What needs to be done — Check each line of the data for "There" and select those that have it.

Given records —

■ ■ ■ ■

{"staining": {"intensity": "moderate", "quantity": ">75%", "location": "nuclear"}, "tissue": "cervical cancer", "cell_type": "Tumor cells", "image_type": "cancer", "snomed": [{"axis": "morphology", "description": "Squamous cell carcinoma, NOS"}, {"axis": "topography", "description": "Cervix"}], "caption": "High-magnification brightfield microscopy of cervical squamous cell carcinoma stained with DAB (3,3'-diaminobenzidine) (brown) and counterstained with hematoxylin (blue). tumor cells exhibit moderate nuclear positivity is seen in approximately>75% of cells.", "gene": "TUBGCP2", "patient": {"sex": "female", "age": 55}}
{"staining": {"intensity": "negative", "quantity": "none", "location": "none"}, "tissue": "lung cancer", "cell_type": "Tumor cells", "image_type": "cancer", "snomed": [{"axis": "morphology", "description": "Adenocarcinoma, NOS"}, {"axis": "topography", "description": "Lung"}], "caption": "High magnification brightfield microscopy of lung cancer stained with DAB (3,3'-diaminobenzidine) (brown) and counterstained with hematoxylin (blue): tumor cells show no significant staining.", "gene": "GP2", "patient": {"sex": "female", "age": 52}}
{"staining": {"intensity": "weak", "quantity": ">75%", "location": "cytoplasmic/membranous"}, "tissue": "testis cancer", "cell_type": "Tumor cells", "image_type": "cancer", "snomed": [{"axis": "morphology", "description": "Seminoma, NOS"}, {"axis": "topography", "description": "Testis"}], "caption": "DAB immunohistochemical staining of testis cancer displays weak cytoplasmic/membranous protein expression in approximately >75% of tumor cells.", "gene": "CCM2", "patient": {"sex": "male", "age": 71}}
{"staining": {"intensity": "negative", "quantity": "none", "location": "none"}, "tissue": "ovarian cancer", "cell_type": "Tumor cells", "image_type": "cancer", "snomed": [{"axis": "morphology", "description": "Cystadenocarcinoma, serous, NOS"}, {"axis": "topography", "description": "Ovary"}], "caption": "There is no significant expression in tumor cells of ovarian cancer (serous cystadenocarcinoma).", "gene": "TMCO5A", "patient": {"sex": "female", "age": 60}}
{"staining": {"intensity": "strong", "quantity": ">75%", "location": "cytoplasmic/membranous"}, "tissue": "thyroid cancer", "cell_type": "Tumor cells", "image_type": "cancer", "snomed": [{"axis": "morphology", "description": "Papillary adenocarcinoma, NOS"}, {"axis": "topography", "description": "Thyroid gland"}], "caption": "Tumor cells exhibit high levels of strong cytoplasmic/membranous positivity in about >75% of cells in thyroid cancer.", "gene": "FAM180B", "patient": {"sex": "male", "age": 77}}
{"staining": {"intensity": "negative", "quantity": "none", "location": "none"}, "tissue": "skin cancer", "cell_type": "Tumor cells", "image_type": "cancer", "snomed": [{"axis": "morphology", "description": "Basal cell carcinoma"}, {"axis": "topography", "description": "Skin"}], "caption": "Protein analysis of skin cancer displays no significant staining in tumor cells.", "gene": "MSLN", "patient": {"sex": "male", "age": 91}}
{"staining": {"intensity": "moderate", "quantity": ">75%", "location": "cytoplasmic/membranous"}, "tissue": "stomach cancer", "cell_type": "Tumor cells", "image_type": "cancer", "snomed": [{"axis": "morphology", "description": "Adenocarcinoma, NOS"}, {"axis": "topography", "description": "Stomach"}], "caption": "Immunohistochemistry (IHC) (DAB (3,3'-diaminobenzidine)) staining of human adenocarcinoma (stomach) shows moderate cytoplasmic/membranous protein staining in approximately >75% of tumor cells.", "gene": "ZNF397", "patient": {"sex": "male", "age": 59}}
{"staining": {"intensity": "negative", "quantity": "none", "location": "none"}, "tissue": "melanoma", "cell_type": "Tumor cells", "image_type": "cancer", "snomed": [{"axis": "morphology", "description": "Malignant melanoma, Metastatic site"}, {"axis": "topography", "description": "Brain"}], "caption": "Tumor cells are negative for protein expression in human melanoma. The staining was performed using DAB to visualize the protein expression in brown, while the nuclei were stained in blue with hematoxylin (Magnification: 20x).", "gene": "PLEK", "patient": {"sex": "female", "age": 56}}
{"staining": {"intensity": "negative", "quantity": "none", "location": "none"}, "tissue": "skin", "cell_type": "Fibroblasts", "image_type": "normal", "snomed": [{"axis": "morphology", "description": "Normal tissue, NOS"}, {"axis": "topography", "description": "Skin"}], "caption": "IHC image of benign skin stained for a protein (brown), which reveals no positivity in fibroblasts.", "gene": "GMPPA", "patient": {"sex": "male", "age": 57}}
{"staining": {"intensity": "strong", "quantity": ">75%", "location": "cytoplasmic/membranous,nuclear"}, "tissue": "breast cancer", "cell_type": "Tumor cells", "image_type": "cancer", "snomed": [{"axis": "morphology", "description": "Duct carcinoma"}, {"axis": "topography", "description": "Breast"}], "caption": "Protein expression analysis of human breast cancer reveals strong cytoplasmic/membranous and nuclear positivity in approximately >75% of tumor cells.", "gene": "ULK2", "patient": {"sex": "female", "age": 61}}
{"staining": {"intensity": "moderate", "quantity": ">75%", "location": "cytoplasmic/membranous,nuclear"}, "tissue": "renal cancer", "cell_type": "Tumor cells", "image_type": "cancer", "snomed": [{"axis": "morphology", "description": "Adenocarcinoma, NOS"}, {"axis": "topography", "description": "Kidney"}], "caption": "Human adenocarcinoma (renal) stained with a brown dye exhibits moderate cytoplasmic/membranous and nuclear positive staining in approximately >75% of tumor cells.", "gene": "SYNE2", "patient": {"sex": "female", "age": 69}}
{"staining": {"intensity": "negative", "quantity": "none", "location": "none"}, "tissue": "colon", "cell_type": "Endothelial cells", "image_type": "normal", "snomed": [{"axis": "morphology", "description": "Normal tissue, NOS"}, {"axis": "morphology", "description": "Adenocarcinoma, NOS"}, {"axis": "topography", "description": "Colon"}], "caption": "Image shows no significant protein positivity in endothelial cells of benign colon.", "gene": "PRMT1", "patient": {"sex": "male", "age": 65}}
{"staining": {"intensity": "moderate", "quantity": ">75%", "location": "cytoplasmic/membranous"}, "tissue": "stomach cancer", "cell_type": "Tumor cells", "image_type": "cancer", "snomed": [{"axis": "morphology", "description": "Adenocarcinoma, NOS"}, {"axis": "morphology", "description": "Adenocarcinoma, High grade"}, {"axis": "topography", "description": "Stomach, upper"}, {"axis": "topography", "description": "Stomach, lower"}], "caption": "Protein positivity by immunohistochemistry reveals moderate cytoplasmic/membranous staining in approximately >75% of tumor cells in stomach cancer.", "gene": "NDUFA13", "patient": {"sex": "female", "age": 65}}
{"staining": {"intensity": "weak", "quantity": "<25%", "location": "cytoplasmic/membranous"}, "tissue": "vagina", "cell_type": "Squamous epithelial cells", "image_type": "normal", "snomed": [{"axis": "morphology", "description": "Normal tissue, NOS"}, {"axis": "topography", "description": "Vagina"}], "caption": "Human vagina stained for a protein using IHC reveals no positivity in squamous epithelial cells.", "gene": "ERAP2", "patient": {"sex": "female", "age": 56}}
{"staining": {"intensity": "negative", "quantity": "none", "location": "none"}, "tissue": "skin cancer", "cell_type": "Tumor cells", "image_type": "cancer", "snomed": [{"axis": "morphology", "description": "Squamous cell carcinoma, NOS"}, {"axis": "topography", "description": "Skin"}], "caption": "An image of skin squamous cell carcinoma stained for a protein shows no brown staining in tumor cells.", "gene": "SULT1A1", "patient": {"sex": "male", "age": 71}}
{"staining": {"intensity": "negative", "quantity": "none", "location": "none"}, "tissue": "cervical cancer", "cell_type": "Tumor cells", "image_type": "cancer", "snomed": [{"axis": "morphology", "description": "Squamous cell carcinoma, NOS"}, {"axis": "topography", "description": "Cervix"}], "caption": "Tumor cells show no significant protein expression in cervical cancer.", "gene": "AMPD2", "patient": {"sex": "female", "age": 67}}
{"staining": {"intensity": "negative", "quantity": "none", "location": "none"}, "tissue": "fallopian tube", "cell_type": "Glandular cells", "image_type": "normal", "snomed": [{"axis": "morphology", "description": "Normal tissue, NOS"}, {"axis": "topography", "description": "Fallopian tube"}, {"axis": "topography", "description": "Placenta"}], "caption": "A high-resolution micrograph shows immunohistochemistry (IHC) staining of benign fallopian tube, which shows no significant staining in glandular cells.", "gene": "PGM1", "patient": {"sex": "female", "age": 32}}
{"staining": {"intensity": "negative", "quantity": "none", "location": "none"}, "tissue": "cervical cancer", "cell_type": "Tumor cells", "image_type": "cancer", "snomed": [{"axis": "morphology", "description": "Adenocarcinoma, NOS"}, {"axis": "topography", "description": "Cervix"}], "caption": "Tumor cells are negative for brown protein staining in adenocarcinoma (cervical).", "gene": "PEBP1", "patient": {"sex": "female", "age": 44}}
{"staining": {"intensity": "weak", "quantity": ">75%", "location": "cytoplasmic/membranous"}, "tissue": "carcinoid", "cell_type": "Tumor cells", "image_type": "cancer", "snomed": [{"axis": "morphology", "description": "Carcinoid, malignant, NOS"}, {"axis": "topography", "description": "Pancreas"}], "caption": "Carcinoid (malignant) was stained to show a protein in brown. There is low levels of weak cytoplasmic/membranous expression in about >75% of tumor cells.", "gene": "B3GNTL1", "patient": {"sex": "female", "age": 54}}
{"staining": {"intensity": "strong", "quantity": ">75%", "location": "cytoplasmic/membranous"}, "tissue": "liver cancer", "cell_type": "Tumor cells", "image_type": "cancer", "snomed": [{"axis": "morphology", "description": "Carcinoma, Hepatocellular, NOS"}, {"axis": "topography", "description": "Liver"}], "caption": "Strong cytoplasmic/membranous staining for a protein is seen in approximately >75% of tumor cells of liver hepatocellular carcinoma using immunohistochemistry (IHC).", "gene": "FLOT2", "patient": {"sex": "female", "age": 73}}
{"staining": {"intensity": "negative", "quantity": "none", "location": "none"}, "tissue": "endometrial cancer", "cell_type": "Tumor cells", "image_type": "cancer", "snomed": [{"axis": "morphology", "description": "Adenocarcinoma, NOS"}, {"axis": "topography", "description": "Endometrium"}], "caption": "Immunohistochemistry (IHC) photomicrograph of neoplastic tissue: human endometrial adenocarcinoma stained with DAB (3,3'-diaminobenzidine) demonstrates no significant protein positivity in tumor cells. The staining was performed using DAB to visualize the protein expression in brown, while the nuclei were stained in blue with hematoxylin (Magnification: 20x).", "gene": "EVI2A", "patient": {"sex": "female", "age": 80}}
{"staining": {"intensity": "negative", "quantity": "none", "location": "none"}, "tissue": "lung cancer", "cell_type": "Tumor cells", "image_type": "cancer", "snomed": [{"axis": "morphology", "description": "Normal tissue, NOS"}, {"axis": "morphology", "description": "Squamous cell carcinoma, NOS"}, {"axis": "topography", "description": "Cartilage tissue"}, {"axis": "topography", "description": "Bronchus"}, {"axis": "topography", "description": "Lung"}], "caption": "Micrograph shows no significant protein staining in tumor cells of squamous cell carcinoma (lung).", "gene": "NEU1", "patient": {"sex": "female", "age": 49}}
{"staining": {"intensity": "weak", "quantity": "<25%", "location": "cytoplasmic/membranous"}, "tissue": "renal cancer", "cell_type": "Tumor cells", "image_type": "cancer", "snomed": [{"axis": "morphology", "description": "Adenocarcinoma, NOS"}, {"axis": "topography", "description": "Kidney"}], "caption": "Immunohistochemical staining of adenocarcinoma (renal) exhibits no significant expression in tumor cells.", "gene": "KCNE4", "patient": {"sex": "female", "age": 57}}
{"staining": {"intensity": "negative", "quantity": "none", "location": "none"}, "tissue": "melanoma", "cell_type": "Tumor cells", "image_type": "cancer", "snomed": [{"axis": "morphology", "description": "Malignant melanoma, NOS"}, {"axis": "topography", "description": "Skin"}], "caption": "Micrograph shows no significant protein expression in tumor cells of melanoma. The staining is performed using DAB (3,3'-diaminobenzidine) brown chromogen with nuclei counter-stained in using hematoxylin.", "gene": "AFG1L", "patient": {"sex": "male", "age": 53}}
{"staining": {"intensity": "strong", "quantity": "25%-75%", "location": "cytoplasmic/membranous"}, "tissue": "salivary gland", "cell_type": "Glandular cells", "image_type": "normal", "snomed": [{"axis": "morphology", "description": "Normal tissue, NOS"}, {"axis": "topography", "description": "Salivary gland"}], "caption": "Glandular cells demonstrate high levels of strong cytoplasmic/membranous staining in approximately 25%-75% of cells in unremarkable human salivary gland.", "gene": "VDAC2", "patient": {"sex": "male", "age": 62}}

■ ■ ■ ■

Exercise output —
{"staining": {"intensity": "negative", "quantity": "none", "location": "none"}, "tissue": "ovarian cancer", "cell_type": "Tumor cells", "image_type": "cancer", "snomed": [{"axis": "morphology", "description": "Cystadenocarcinoma, serous, NOS"}, {"axis": "topography", "description": "Ovary"}], "caption": "There is no significant expression in tumor cells of ovarian cancer (serous cystadenocarcinoma).", "gene": "TMCO5A", "patient": {"sex": "female", "age": 60}}
{"staining": {"intensity": "weak", "quantity": ">75%", "location": "cytoplasmic/membranous"}, "tissue": "carcinoid", "cell_type": "Tumor cells", "image_type": "cancer", "snomed": [{"axis": "morphology", "description": "Carcinoid, malignant, NOS"}, {"axis": "topography", "description": "Pancreas"}], "caption": "Carcinoid (malignant) was stained to show a protein in brown. There is low levels of weak cytoplasmic/membranous expression in about >75% of tumor cells.", "gene": "B3GNTL1", "patient": {"sex": "female", "age": 54}}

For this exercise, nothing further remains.